## Aim
Please reproduce every line of the material below word for word.

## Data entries
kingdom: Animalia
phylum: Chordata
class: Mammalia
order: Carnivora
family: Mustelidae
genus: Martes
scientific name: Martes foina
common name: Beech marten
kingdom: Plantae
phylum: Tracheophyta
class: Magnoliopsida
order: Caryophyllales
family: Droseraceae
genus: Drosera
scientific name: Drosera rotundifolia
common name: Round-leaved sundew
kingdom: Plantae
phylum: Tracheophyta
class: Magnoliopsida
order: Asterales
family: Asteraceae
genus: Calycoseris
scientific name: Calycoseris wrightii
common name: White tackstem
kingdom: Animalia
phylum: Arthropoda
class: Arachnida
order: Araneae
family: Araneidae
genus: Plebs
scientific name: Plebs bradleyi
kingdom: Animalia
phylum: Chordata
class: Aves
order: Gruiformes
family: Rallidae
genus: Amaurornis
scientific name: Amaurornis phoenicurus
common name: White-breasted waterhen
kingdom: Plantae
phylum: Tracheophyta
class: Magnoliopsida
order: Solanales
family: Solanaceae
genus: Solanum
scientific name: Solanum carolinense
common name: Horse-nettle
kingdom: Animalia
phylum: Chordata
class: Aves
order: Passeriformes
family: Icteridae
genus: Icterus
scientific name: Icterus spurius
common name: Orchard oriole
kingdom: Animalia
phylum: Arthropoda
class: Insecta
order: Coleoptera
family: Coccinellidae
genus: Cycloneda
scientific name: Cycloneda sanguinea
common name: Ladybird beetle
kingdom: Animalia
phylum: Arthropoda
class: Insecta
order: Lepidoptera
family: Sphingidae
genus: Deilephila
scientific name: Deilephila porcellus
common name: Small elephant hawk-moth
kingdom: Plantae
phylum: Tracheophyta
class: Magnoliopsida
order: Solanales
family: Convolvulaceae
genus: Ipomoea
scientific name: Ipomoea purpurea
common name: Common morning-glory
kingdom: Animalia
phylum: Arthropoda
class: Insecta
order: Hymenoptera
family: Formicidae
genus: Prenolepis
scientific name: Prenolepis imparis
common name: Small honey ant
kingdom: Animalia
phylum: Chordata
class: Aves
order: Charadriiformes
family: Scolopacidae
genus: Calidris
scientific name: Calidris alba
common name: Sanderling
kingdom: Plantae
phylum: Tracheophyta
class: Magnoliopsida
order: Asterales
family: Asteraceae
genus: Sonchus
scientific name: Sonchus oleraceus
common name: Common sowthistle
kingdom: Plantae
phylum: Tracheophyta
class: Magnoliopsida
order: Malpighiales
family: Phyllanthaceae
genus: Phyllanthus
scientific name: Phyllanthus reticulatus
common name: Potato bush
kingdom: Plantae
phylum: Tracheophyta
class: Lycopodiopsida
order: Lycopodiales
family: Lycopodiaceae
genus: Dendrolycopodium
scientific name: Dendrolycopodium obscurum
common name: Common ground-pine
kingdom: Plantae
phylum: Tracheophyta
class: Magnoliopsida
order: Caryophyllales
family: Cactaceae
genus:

## Right answer
kingdom: Animalia
phylum: Chordata
class: Mammalia
order: Carnivora
family: Mustelidae
genus: Martes
scientific name: Martes foina
common name: Beech marten
kingdom: Plantae
phylum: Tracheophyta
class: Magnoliopsida
order: Caryophyllales
family: Droseraceae
genus: Drosera
scientific name: Drosera rotundifolia
common name: Round-leaved sundew
kingdom: Plantae
phylum: Tracheophyta
class: Magnoliopsida
order: Asterales
family: Asteraceae
genus: Calycoseris
scientific name: Calycoseris wrightii
common name: White tackstem
kingdom: Animalia
phylum: Arthropoda
class: Arachnida
order: Araneae
family: Araneidae
genus: Plebs
scientific name: Plebs bradleyi
kingdom: Animalia
phylum: Chordata
class: Aves
order: Gruiformes
family: Rallidae
genus: Amaurornis
scientific name: Amaurornis phoenicurus
common name: White-breasted waterhen
kingdom: Plantae
phylum: Tracheophyta
class: Magnoliopsida
order: Solanales
family: Solanaceae
genus: Solanum
scientific name: Solanum carolinense
common name: Horse-nettle
kingdom: Animalia
phylum: Chordata
class: Aves
order: Passeriformes
family: Icteridae
genus: Icterus
scientific name: Icterus spurius
common name: Orchard oriole
kingdom: Animalia
phylum: Arthropoda
class: Insecta
order: Coleoptera
family: Coccinellidae
genus: Cycloneda
scientific name: Cycloneda sanguinea
common name: Ladybird beetle
kingdom: Animalia
phylum: Arthropoda
class: Insecta
order: Lepidoptera
family: Sphingidae
genus: Deilephila
scientific name: Deilephila porcellus
common name: Small elephant hawk-moth
kingdom: Plantae
phylum: Tracheophyta
class: Magnoliopsida
order: Solanales
family: Convolvulaceae
genus: Ipomoea
scientific name: Ipomoea purpurea
common name: Common morning-glory
kingdom: Animalia
phylum: Arthropoda
class: Insecta
order: Hymenoptera
family: Formicidae
genus: Prenolepis
scientific name: Prenolepis imparis
common name: Small honey ant
kingdom: Animalia
phylum: Chordata
class: Aves
order: Charadriiformes
family: Scolopacidae
genus: Calidris
scientific name: Calidris alba
common name: Sanderling
kingdom: Plantae
phylum: Tracheophyta
class: Magnoliopsida
order: Asterales
family: Asteraceae
genus: Sonchus
scientific name: Sonchus oleraceus
common name: Common sowthistle
kingdom: Plantae
phylum: Tracheophyta
class: Magnoliopsida
order: Malpighiales
family: Phyllanthaceae
genus: Phyllanthus
scientific name: Phyllanthus reticulatus
common name: Potato bush
kingdom: Plantae
phylum: Tracheophyta
class: Lycopodiopsida
order: Lycopodiales
family: Lycopodiaceae
genus: Dendrolycopodium
scientific name: Dendrolycopodium obscurum
common name: Common ground-pine
kingdom: Plantae
phylum: Tracheophyta
class: Magnoliopsida
order: Caryophyllales
family: Cactaceae
genus:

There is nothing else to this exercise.